> [Bereitgestellte Zeilen]:
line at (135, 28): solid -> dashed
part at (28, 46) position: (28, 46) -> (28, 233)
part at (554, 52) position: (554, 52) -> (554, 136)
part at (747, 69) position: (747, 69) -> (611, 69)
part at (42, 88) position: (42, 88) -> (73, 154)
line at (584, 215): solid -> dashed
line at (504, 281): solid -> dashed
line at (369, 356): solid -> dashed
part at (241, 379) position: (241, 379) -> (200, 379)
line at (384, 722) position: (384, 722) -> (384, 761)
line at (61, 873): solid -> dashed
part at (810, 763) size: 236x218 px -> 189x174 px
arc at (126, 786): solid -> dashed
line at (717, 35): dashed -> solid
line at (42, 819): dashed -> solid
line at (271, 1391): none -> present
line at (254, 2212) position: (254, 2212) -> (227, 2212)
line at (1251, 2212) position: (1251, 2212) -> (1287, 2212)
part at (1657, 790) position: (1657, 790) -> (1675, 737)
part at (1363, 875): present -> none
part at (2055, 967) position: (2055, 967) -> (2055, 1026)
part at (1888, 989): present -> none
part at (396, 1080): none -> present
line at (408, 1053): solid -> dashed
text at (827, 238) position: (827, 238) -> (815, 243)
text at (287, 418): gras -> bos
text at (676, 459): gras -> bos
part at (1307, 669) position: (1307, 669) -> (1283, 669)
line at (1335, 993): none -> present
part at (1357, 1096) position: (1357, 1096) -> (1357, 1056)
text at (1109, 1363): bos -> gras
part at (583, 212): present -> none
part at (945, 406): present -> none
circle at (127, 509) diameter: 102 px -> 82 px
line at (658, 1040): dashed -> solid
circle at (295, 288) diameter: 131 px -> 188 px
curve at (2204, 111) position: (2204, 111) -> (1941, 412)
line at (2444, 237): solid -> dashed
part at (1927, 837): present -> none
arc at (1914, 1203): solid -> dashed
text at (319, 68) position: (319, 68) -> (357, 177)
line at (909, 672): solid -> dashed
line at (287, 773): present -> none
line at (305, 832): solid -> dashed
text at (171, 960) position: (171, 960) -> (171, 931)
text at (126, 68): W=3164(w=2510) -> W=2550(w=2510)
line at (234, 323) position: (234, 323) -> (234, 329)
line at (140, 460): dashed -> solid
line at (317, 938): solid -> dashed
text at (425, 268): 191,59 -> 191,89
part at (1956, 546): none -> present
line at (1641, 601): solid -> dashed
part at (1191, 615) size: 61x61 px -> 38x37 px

> [Arbeitsanweisung]: Gib die obigen Zeilen vollständig als Markdown-Tabelle mit den Spalten „Nummer“ und „Inhalt“ wieder. Leerzeilen werden dabei ausgelassen.

> [Korrekte Ausgabe]:
| Nummer | Inhalt |
|---|---|
| 1 | line at (135, 28): solid -> dashed |
| 2 | part at (28, 46) position: (28, 46) -> (28, 233) |
| 3 | part at (554, 52) position: (554, 52) -> (554, 136) |
| 4 | part at (747, 69) position: (747, 69) -> (611, 69) |
| 5 | part at (42, 88) position: (42, 88) -> (73, 154) |
| 6 | line at (584, 215): solid -> dashed |
| 7 | line at (504, 281): solid -> dashed |
| 8 | line at (369, 356): solid -> dashed |
| 9 | part at (241, 379) position: (241, 379) -> (200, 379) |
| 10 | line at (384, 722) position: (384, 722) -> (384, 761) |
| 11 | line at (61, 873): solid -> dashed |
| 12 | part at (810, 763) size: 236x218 px -> 189x174 px |
| 13 | arc at (126, 786): solid -> dashed |
| 14 | line at (717, 35): dashed -> solid |
| 15 | line at (42, 819): dashed -> solid |
| 16 | line at (271, 1391): none -> present |
| 17 | line at (254, 2212) position: (254, 2212) -> (227, 2212) |
| 18 | line at (1251, 2212) position: (1251, 2212) -> (1287, 2212) |
| 19 | part at (1657, 790) position: (1657, 790) -> (1675, 737) |
| 20 | part at (1363, 875): present -> none |
| 21 | part at (2055, 967) position: (2055, 967) -> (2055, 1026) |
| 22 | part at (1888, 989): present -> none |
| 23 | part at (396, 1080): none -> present |
| 24 | line at (408, 1053): solid -> dashed |
| 25 | text at (827, 238) position: (827, 238) -> (815, 243) |
| 26 | text at (287, 418): gras -> bos |
| 27 | text at (676, 459): gras -> bos |
| 28 | part at (1307, 669) position: (1307, 669) -> (1283, 669) |
| 29 | line at (1335, 993): none -> present |
| 30 | part at (1357, 1096) position: (1357, 1096) -> (1357, 1056) |
| 31 | text at (1109, 1363): bos -> gras |
| 32 | part at (583, 212): present -> none |
| 33 | part at (945, 406): present -> none |
| 34 | circle at (127, 509) diameter: 102 px -> 82 px |
| 35 | line at (658, 1040): dashed -> solid |
| 36 | circle at (295, 288) diameter: 131 px -> 188 px |
| 37 | curve at (2204, 111) position: (2204, 111) -> (1941, 412) |
| 38 | line at (2444, 237): solid -> dashed |
| 39 | part at (1927, 837): present -> none |
| 40 | arc at (1914, 1203): solid -> dashed |
| 41 | text at (319, 68) position: (319, 68) -> (357, 177) |
| 42 | line at (909, 672): solid -> dashed |
| 43 | line at (287, 773): present -> none |
| 44 | line at (305, 832): solid -> dashed |
| 45 | text at (171, 960) position: (171, 960) -> (171, 931) |
| 46 | text at (126, 68): W=3164(w=2510) -> W=2550(w=2510) |
| 47 | line at (234, 323) position: (234, 323) -> (234, 329) |
| 48 | line at (140, 460): dashed -> solid |
| 49 | line at (317, 938): solid -> dashed |
| 50 | text at (425, 268): 191,59 -> 191,89 |
| 51 | part at (1956, 546): none -> present |
| 52 | line at (1641, 601): solid -> dashed |
| 53 | part at (1191, 615) size: 61x61 px -> 38x37 px |